Концовку не помню. Кажется, она была менее выразительной и еще более аляповатой и пошловатой.
Должен, однако, признаться, что сам я в те времена, хоть и был уже довольно взрослый, уподоблял в своих верлибрах златотканое убранство осени стыдно даже сказать чему — то крови, то сукровице с гноем, то вообще моче. И страшно гордился тем, что в одном из моих текстов сентябрь “меланхолик и лодырь” переплавляет смарагды в сапфиры, а трояки разменивает на рубли (советские три рубля были, как вы помните, зелеными, а рубль, соответственно, желтым), а затем уже рубли разменивались на все более захватанные и темные медяки.

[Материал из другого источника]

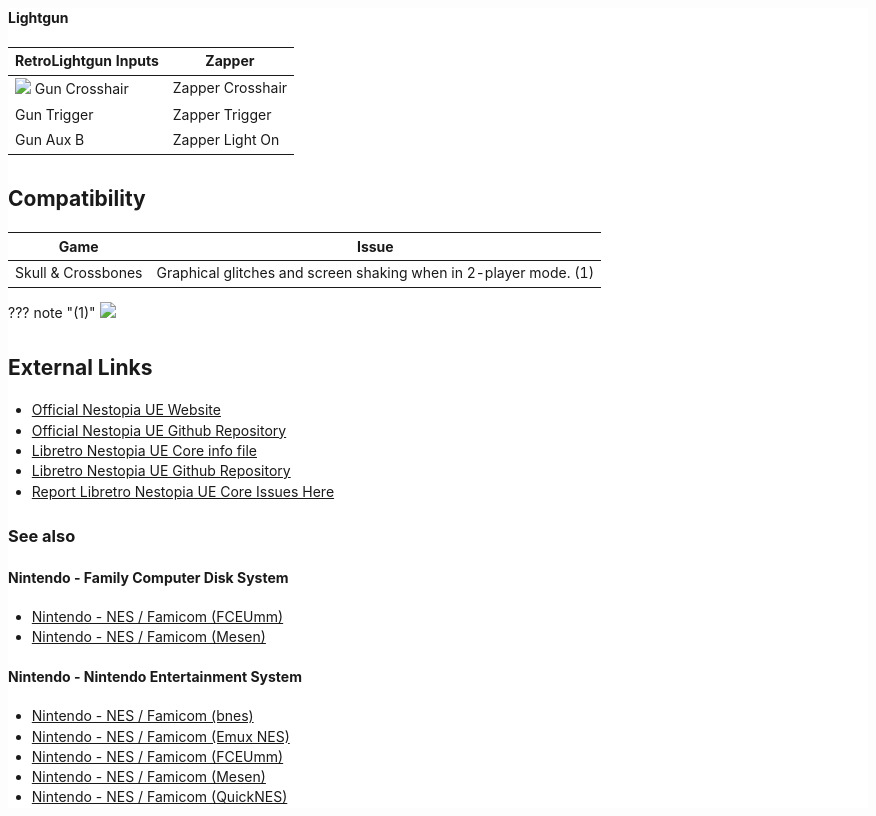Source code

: #### Lightgun

| RetroLightgun Inputs                                 | Zapper           |
|------------------------------------------------------|------------------|
| ![](/image/retromouse/retro_mouse.png) Gun Crosshair | Zapper Crosshair |
| Gun Trigger                                          | Zapper Trigger   |
| Gun Aux B                                            | Zapper Light On  |

## Compatibility

| Game                   | Issue                                                            |
|------------------------|----------------------------------------------------------------- |
| Skull & Crossbones     | Graphical glitches and screen shaking when in 2-player mode. (1) |

??? note "(1)"
	![](/image/core/nestopia_ue/skull.png)

## External Links

- [Official Nestopia UE Website](http://0ldsk00l.ca/nestopia/)
- [Official Nestopia UE Github Repository](https://github.com/0ldsk00l/nestopia)
- [Libretro Nestopia UE Core info file](https://github.com/libretro/libretro-super/blob/master/dist/info/nestopia_libretro.info)
- [Libretro Nestopia UE Github Repository](https://github.com/libretro/nestopia)
- [Report Libretro Nestopia UE Core Issues Here](https://github.com/libretro/nestopia/issues)

### See also

#### Nintendo - Family Computer Disk System

- [Nintendo - NES / Famicom (FCEUmm)](https://docs.libretro.com/library/fceumm/)
- [Nintendo - NES / Famicom (Mesen)](https://docs.libretro.com/library/mesen/)

#### Nintendo - Nintendo Entertainment System

- [Nintendo - NES / Famicom (bnes)](https://docs.libretro.com/library/bnes/)
- [Nintendo - NES / Famicom (Emux NES)](https://docs.libretro.com/library/emux_nes/)
- [Nintendo - NES / Famicom (FCEUmm)](https://docs.libretro.com/library/fceumm/)
- [Nintendo - NES / Famicom (Mesen)](https://docs.libretro.com/library/mesen/)
- [Nintendo - NES / Famicom (QuickNES)](https://docs.libretro.com/library/quicknes/)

В общем, безобразие и глупость несусветная.
А в окружающей Колдуны природе никакого безобразья не было, буквально все было хорошо под сиянием прохладного солнышка, но один вид, один фрагмент левитановско-пастернаковского пейзажа памятен мне особо.
Пройдя по полусгнившим расшатанным мосткам, сработанным еще лет двадцать назад Гогушиным с Быками, и войдя в лес, следовало не сразу поворачивать направо к роднику, а остановиться и поглядеть налево — и там, в конце просеки, на фоне густой хвойной зелени, траурная свежесть которой была подчеркнута несколькими тонкими белыми штрихами уже облетевших березок, увидеть широкий купол одинокого клена, сияющий таким непостижимым светом и цветом, что даже самое заскорузлое сердце сжималось и начинало ныть в унисон, а самонадеянный головной мозг вынужден был признать, что ничего он с этим поделать не может — ни понять, ни тем более описать. В общем, как выразился по поводу других красот Сережа Гандлевский, — хоть сырость разводи.